According to legend, Lyonesse disappeared beneath the sea and this has led to its sometimes being identified - or confused with - Atlantis. The country is frequently mentioned in Thomas Malory's Morte d'Arthur written in the 15th century and by other authors of this period, although there is no mention of its inundation. It does not, however, feature in any of the earlier sources written between the 6th and the 11th centuries, sources that were extensively quarried by later authors in the creation of the Arthur and Tristan stories. The earliest mention I have so far tracked down is in a 13th century French poet called Beroul who refers to it as Loenois.
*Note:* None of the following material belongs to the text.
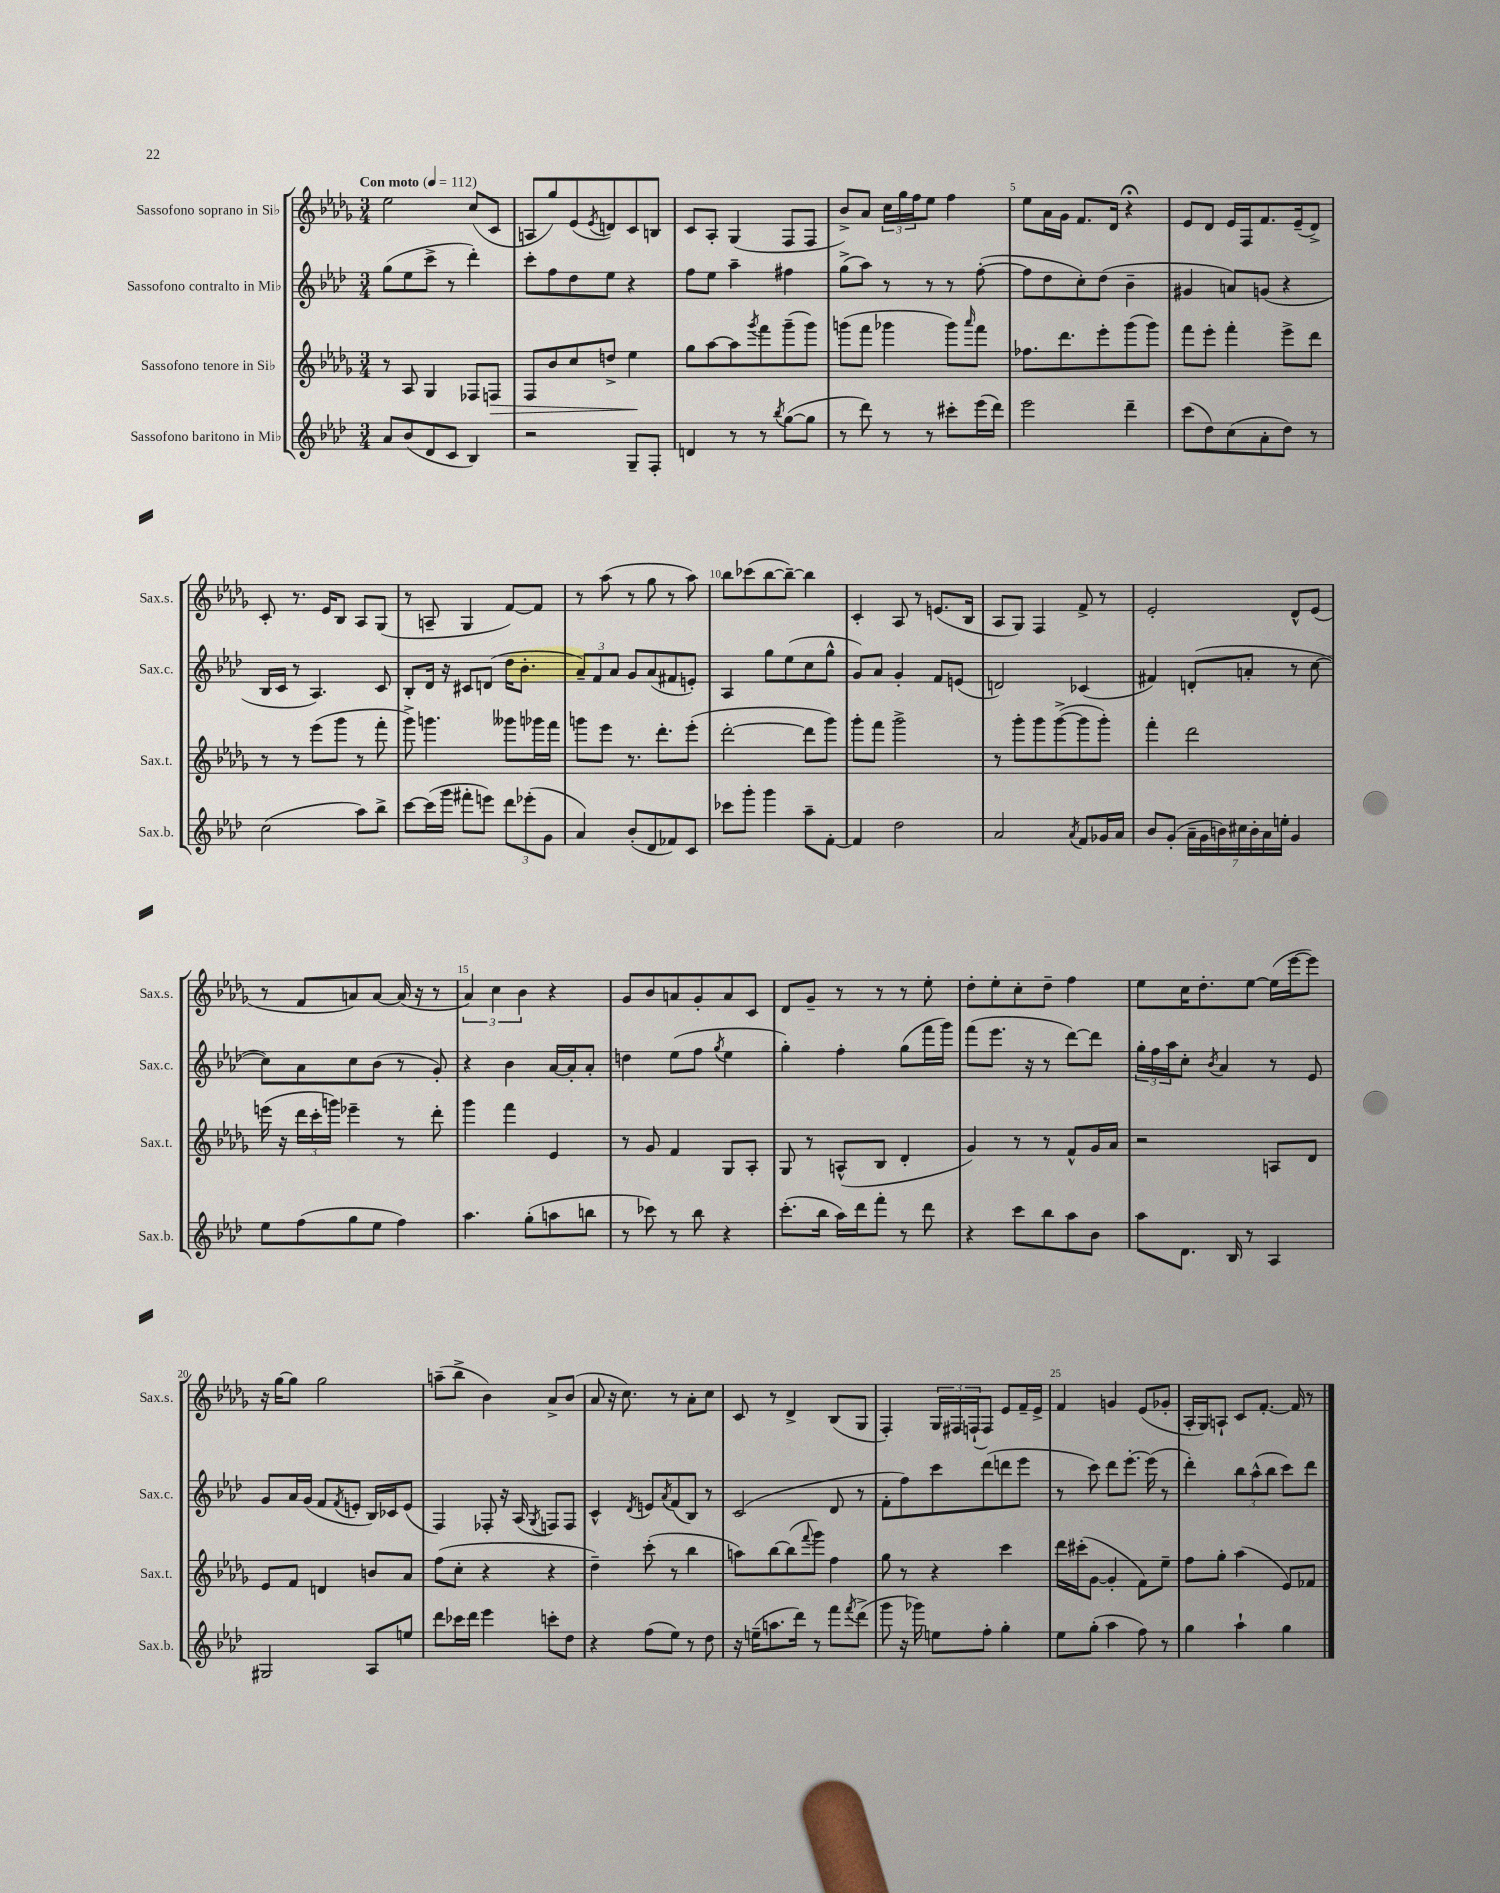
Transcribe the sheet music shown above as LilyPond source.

Lyonesse (sometimes spelt, particularly by 19th C authors, as "Lyonnesse" and by Malory and others as "Liones") was a large place with many towns and 140 churches. This latter idea has given rise to various folk tales of muffled church bells chiming under the sea off Land's End and so on. There is an account of it in Camden's Britannia of 1586 and he is said to have got much of his information from Carew's A Survey of Cornwall. In the revised and enlarged edition of Britannia published by Edmund Gibson in 1695 the Lyonesse entry is as follows:
Mr Camden mentions a Tradition that this promontory (Land's End) stretched itself farther towards the West; to which, these hints may perhaps contribute something of probability: That about the middle way between Land's End and Scilly, there are rocks call'd in Cornish Lethas, by the English Seven-stones; and the Cornish call that place within the stones Tregva, i.e. a dwelling, where it has been reported that windows and other such stuff have been taken up with hooks (for that is the best place of fishing
that from Lands-end to Scilly is an equal depth of water; that St. Michael's Mount is call'd in Cornish Careg cowse in clawse, i.e. the hoary rock in the wood; that 'tis certain, there have been large trees, with roots and body, driven in by the sea between St. Michael's Mount and Pensance of late years. To these add the tradition, that at the time of this inundation, Trevilian swam from thence, and in memory thereof bears Gules an horse argent issuing out of the sea proper.